*Task details:* I'd ask you to write out the lines below exactly, with no images.

*Data extracts:*
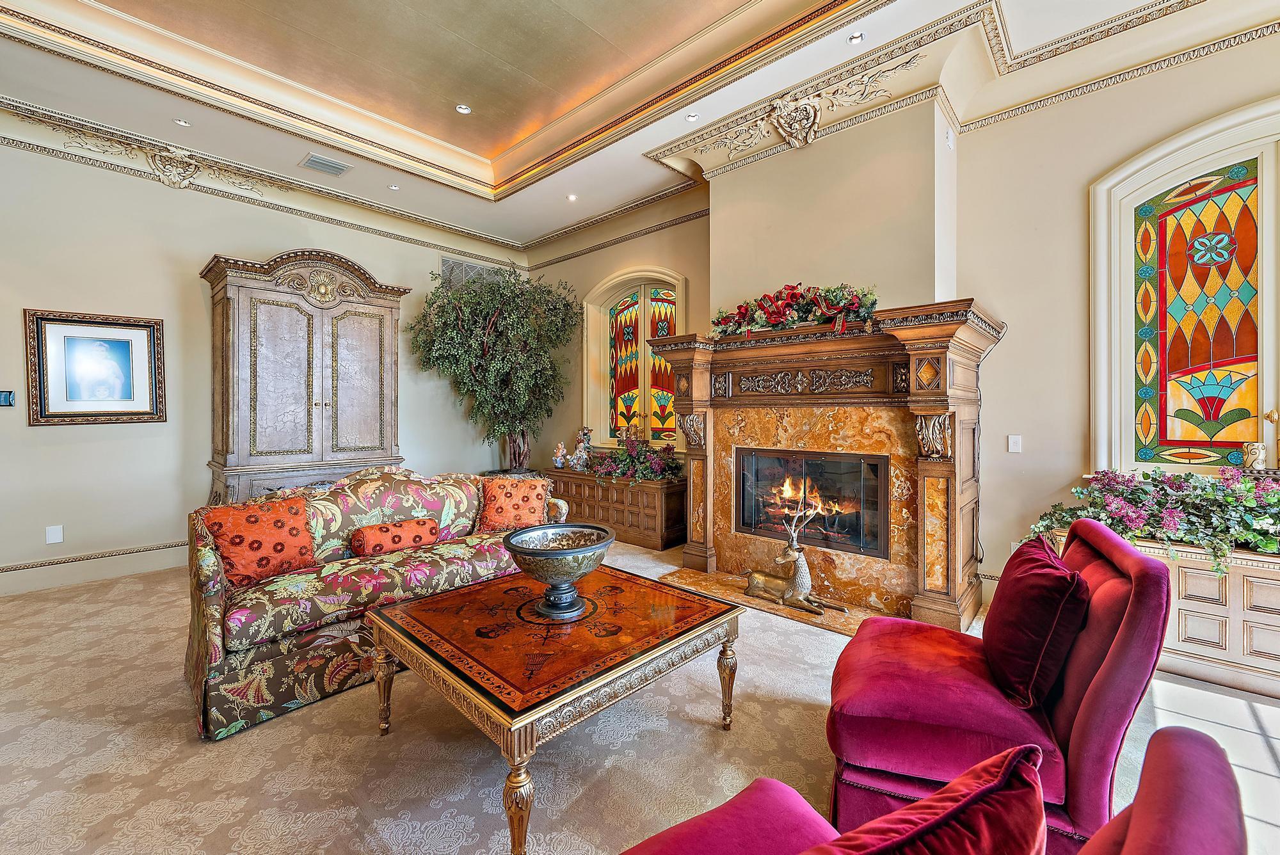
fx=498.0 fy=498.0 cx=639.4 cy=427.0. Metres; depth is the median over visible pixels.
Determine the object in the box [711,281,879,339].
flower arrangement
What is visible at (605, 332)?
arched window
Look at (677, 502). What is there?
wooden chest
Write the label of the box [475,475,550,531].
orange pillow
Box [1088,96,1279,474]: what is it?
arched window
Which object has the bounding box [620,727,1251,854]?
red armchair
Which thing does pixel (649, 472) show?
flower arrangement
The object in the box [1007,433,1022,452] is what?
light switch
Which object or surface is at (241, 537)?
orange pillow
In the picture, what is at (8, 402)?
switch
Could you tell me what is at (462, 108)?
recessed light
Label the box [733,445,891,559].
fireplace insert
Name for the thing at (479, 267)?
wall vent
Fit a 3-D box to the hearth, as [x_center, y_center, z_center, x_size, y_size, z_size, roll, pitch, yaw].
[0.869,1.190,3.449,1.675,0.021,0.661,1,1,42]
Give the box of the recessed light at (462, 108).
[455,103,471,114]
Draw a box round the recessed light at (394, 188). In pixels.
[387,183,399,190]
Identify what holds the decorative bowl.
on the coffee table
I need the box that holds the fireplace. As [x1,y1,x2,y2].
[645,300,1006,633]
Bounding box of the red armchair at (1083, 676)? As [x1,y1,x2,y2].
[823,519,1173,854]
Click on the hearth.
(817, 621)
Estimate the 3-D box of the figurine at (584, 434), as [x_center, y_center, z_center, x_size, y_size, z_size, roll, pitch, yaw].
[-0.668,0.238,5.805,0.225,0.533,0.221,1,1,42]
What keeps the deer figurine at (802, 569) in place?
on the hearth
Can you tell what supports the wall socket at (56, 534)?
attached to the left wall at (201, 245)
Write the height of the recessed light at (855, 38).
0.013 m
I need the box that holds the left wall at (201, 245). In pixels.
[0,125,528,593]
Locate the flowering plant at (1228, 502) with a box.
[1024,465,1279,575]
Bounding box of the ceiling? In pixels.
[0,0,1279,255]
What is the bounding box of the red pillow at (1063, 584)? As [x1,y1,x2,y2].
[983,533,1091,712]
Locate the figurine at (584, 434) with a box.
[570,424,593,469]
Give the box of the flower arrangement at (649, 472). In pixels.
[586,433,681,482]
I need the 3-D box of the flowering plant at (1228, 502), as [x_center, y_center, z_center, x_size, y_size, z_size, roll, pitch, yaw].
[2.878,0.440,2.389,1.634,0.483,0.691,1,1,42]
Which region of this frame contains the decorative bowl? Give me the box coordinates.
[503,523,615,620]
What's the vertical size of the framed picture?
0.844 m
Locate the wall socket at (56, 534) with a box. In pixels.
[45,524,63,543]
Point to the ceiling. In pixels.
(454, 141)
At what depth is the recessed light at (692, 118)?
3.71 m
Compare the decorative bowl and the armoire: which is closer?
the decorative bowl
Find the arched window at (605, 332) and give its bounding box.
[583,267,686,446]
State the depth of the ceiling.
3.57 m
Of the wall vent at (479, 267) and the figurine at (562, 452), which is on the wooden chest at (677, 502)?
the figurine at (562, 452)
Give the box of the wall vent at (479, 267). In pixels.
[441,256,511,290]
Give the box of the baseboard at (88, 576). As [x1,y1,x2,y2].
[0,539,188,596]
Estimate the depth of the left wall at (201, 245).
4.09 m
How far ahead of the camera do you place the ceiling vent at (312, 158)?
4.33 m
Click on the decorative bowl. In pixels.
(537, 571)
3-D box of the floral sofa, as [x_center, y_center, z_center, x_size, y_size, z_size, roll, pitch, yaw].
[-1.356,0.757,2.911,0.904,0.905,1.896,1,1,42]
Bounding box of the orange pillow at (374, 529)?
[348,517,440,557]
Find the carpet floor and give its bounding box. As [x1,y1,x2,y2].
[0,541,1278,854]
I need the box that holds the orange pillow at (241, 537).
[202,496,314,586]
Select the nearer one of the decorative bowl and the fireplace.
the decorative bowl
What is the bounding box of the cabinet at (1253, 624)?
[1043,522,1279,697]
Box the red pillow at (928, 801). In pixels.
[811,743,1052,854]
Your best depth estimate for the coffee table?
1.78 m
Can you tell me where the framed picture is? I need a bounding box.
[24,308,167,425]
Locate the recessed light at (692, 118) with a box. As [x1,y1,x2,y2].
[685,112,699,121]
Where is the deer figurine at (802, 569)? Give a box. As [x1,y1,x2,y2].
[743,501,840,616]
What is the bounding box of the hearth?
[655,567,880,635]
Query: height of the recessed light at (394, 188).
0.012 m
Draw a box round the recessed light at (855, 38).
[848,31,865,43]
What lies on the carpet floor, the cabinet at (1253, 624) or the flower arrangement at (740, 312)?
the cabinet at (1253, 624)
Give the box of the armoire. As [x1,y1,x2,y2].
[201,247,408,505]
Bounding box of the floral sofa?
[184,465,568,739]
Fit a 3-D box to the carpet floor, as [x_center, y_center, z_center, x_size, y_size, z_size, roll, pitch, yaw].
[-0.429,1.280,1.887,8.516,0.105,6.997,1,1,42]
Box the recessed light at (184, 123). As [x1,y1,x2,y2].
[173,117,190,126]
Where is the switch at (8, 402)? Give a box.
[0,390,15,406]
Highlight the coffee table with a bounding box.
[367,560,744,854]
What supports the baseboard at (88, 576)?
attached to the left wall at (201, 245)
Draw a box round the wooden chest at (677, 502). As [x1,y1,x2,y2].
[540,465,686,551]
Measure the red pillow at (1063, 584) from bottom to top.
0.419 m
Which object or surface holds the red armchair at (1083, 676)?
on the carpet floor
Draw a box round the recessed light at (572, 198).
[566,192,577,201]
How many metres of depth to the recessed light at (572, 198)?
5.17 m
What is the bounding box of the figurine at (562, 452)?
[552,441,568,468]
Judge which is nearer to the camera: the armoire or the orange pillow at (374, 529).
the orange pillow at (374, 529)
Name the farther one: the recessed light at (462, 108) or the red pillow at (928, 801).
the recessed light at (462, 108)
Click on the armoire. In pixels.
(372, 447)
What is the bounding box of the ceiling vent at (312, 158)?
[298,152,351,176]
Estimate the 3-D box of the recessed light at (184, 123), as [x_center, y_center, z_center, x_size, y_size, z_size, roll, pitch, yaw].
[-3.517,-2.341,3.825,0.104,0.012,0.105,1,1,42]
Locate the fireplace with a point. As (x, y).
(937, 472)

*Answer space:*
fx=498.0 fy=498.0 cx=639.4 cy=427.0. Metres; depth is the median over visible pixels.
Determine the object in the box [711,281,879,339].
flower arrangement
What is visible at (605, 332)?
arched window
Look at (677, 502). What is there?
wooden chest
Write the label of the box [475,475,550,531].
orange pillow
Box [1088,96,1279,474]: what is it?
arched window
Which object has the bounding box [620,727,1251,854]?
red armchair
Which thing does pixel (649, 472) show?
flower arrangement
The object in the box [1007,433,1022,452] is what?
light switch
Which object or surface is at (241, 537)?
orange pillow
In the picture, what is at (8, 402)?
switch
Could you tell me what is at (462, 108)?
recessed light
Label the box [733,445,891,559].
fireplace insert
Name for the thing at (479, 267)?
wall vent
Fit a 3-D box to the hearth, as [x_center, y_center, z_center, x_size, y_size, z_size, roll, pitch, yaw].
[0.869,1.190,3.449,1.675,0.021,0.661,1,1,42]
Give the box of the recessed light at (462, 108).
[455,103,471,114]
Draw a box round the recessed light at (394, 188). In pixels.
[387,183,399,190]
Identify what holds the decorative bowl.
on the coffee table
I need the box that holds the fireplace. As [x1,y1,x2,y2].
[645,300,1006,633]
Bounding box of the red armchair at (1083, 676)? As [x1,y1,x2,y2].
[823,519,1173,854]
Click on the hearth.
(817, 621)
Estimate the 3-D box of the figurine at (584, 434), as [x_center, y_center, z_center, x_size, y_size, z_size, roll, pitch, yaw].
[-0.668,0.238,5.805,0.225,0.533,0.221,1,1,42]
What keeps the deer figurine at (802, 569) in place?
on the hearth
Can you tell what supports the wall socket at (56, 534)?
attached to the left wall at (201, 245)
Write the height of the recessed light at (855, 38).
0.013 m
I need the box that holds the left wall at (201, 245). In pixels.
[0,125,528,593]
Locate the flowering plant at (1228, 502) with a box.
[1024,465,1279,575]
Bounding box of the ceiling? In pixels.
[0,0,1279,255]
What is the bounding box of the red pillow at (1063, 584)? As [x1,y1,x2,y2].
[983,533,1091,712]
Locate the figurine at (584, 434) with a box.
[570,424,593,469]
Give the box of the flower arrangement at (649, 472). In pixels.
[586,433,681,482]
I need the 3-D box of the flowering plant at (1228, 502), as [x_center, y_center, z_center, x_size, y_size, z_size, roll, pitch, yaw].
[2.878,0.440,2.389,1.634,0.483,0.691,1,1,42]
Which region of this frame contains the decorative bowl? Give me the box coordinates.
[503,523,615,620]
What's the vertical size of the framed picture?
0.844 m
Locate the wall socket at (56, 534) with a box. In pixels.
[45,524,63,543]
Point to the ceiling. In pixels.
(454, 141)
At what depth is the recessed light at (692, 118)?
3.71 m
Compare the decorative bowl and the armoire: which is closer?
the decorative bowl
Find the arched window at (605, 332) and give its bounding box.
[583,267,686,446]
State the depth of the ceiling.
3.57 m
Of the wall vent at (479, 267) and the figurine at (562, 452), which is on the wooden chest at (677, 502)?
the figurine at (562, 452)
Give the box of the wall vent at (479, 267). In pixels.
[441,256,511,290]
Give the box of the baseboard at (88, 576). As [x1,y1,x2,y2].
[0,539,188,596]
Estimate the depth of the left wall at (201, 245).
4.09 m
How far ahead of the camera do you place the ceiling vent at (312, 158)?
4.33 m
Click on the decorative bowl. In pixels.
(537, 571)
3-D box of the floral sofa, as [x_center, y_center, z_center, x_size, y_size, z_size, roll, pitch, yaw].
[-1.356,0.757,2.911,0.904,0.905,1.896,1,1,42]
Bounding box of the orange pillow at (374, 529)?
[348,517,440,557]
Find the carpet floor and give its bounding box. As [x1,y1,x2,y2].
[0,541,1278,854]
I need the box that holds the orange pillow at (241, 537).
[202,496,314,586]
Select the nearer one of the decorative bowl and the fireplace.
the decorative bowl
What is the bounding box of the cabinet at (1253, 624)?
[1043,522,1279,697]
Box the red pillow at (928, 801). In pixels.
[811,743,1052,854]
Your best depth estimate for the coffee table?
1.78 m
Can you tell me where the framed picture is? I need a bounding box.
[24,308,167,425]
Locate the recessed light at (692, 118) with a box. As [x1,y1,x2,y2].
[685,112,699,121]
Where is the deer figurine at (802, 569)? Give a box. As [x1,y1,x2,y2].
[743,501,840,616]
What is the bounding box of the hearth?
[655,567,880,635]
Query: height of the recessed light at (394, 188).
0.012 m
Draw a box round the recessed light at (855, 38).
[848,31,865,43]
What lies on the carpet floor, the cabinet at (1253, 624) or the flower arrangement at (740, 312)?
the cabinet at (1253, 624)
Give the box of the armoire. As [x1,y1,x2,y2].
[201,247,408,505]
Bounding box of the floral sofa?
[184,465,568,739]
Fit a 3-D box to the carpet floor, as [x_center, y_center, z_center, x_size, y_size, z_size, roll, pitch, yaw].
[-0.429,1.280,1.887,8.516,0.105,6.997,1,1,42]
Box the recessed light at (184, 123). As [x1,y1,x2,y2].
[173,117,190,126]
Where is the switch at (8, 402)? Give a box.
[0,390,15,406]
Highlight the coffee table with a bounding box.
[367,560,744,854]
What supports the baseboard at (88, 576)?
attached to the left wall at (201, 245)
Draw a box round the wooden chest at (677, 502). As [x1,y1,x2,y2].
[540,465,686,551]
Measure the red pillow at (1063, 584) from bottom to top.
0.419 m
Which object or surface holds the red armchair at (1083, 676)?
on the carpet floor
Draw a box round the recessed light at (572, 198).
[566,192,577,201]
How many metres of depth to the recessed light at (572, 198)?
5.17 m
What is the bounding box of the figurine at (562, 452)?
[552,441,568,468]
Judge which is nearer to the camera: the armoire or the orange pillow at (374, 529).
the orange pillow at (374, 529)
Name the farther one: the recessed light at (462, 108) or the red pillow at (928, 801).
the recessed light at (462, 108)
Click on the armoire. In pixels.
(372, 447)
What is the bounding box of the ceiling vent at (312, 158)?
[298,152,351,176]
Estimate the 3-D box of the recessed light at (184, 123), as [x_center, y_center, z_center, x_size, y_size, z_size, roll, pitch, yaw].
[-3.517,-2.341,3.825,0.104,0.012,0.105,1,1,42]
Locate the fireplace with a point. As (x, y).
(937, 472)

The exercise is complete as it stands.